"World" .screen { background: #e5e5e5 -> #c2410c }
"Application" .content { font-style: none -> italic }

☆ ☆ ☆ ☆

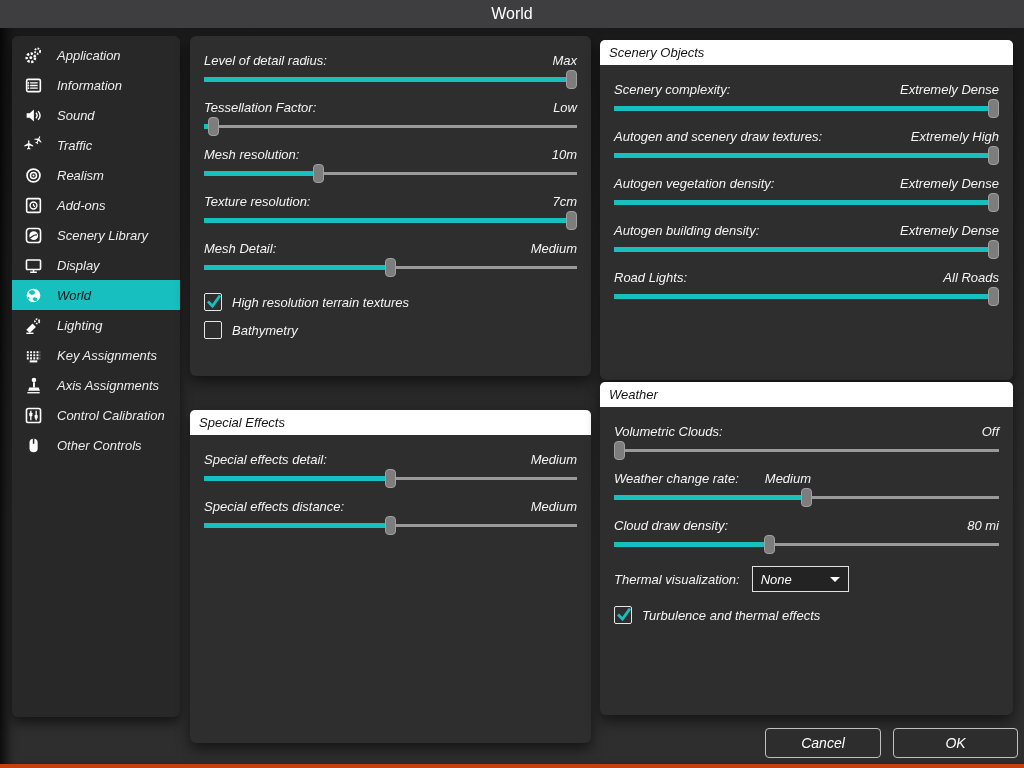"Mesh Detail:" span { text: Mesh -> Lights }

☆ ☆ ☆ ☆

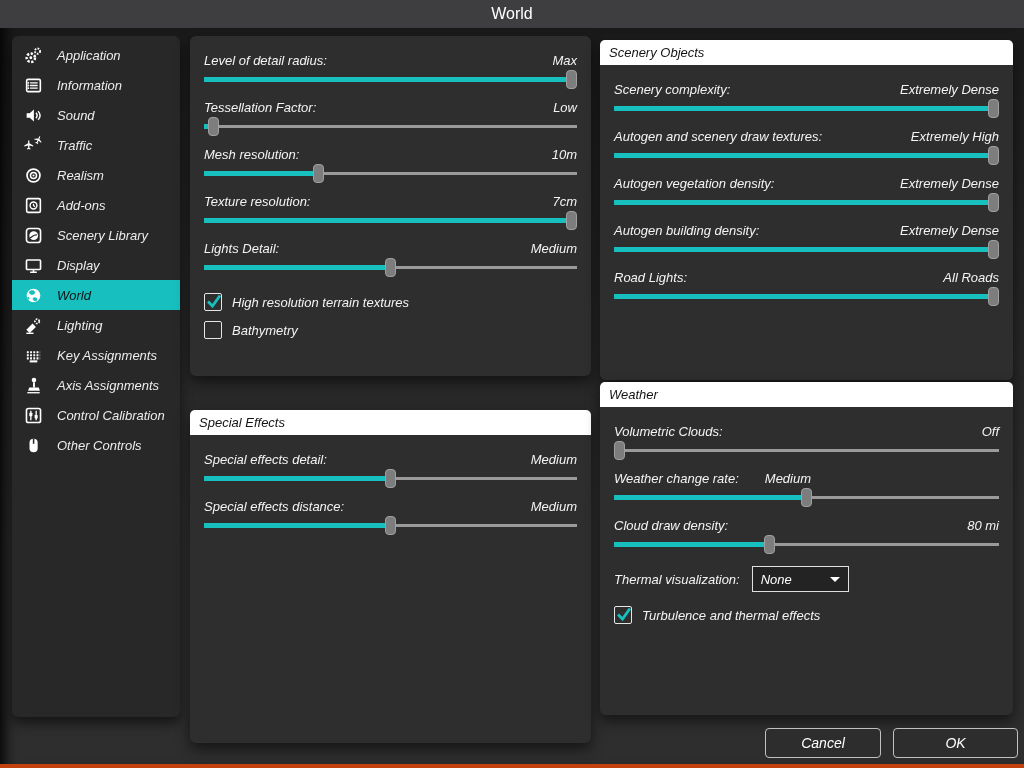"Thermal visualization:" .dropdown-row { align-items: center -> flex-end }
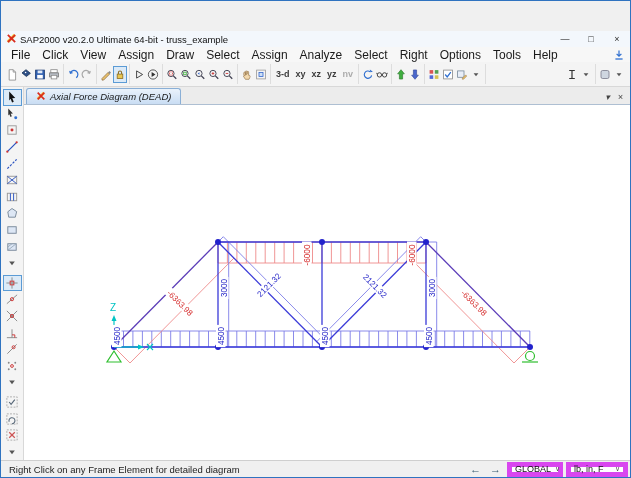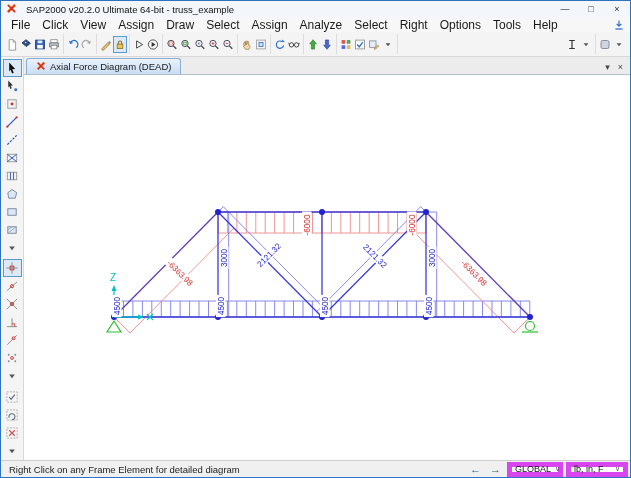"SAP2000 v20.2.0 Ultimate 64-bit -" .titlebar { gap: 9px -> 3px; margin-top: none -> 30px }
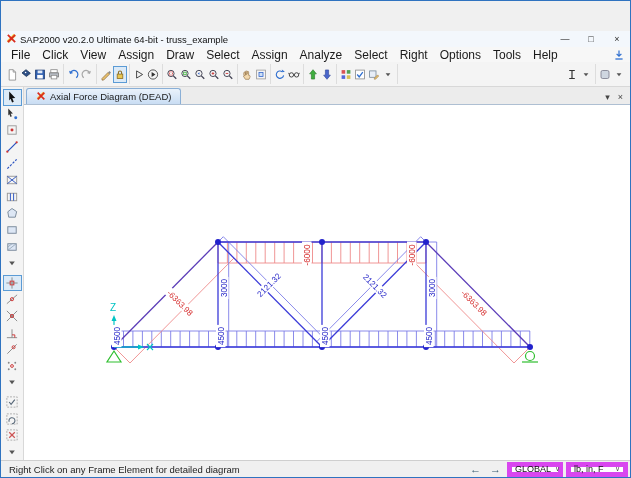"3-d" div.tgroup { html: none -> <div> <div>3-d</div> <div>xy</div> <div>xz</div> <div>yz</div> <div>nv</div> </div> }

☆ ☆ ☆ ☆

EXERCISE DESCRIPTION
For the listing above, print only the lines starting at the line containing "background: #e5e5e5 ->" and ending at the line containing "font-style: none ->", exactly, both included.

SOLUTION TO THE PROBLEM
"World" .screen { background: #e5e5e5 -> #c2410c }
"Application" .content { font-style: none -> italic }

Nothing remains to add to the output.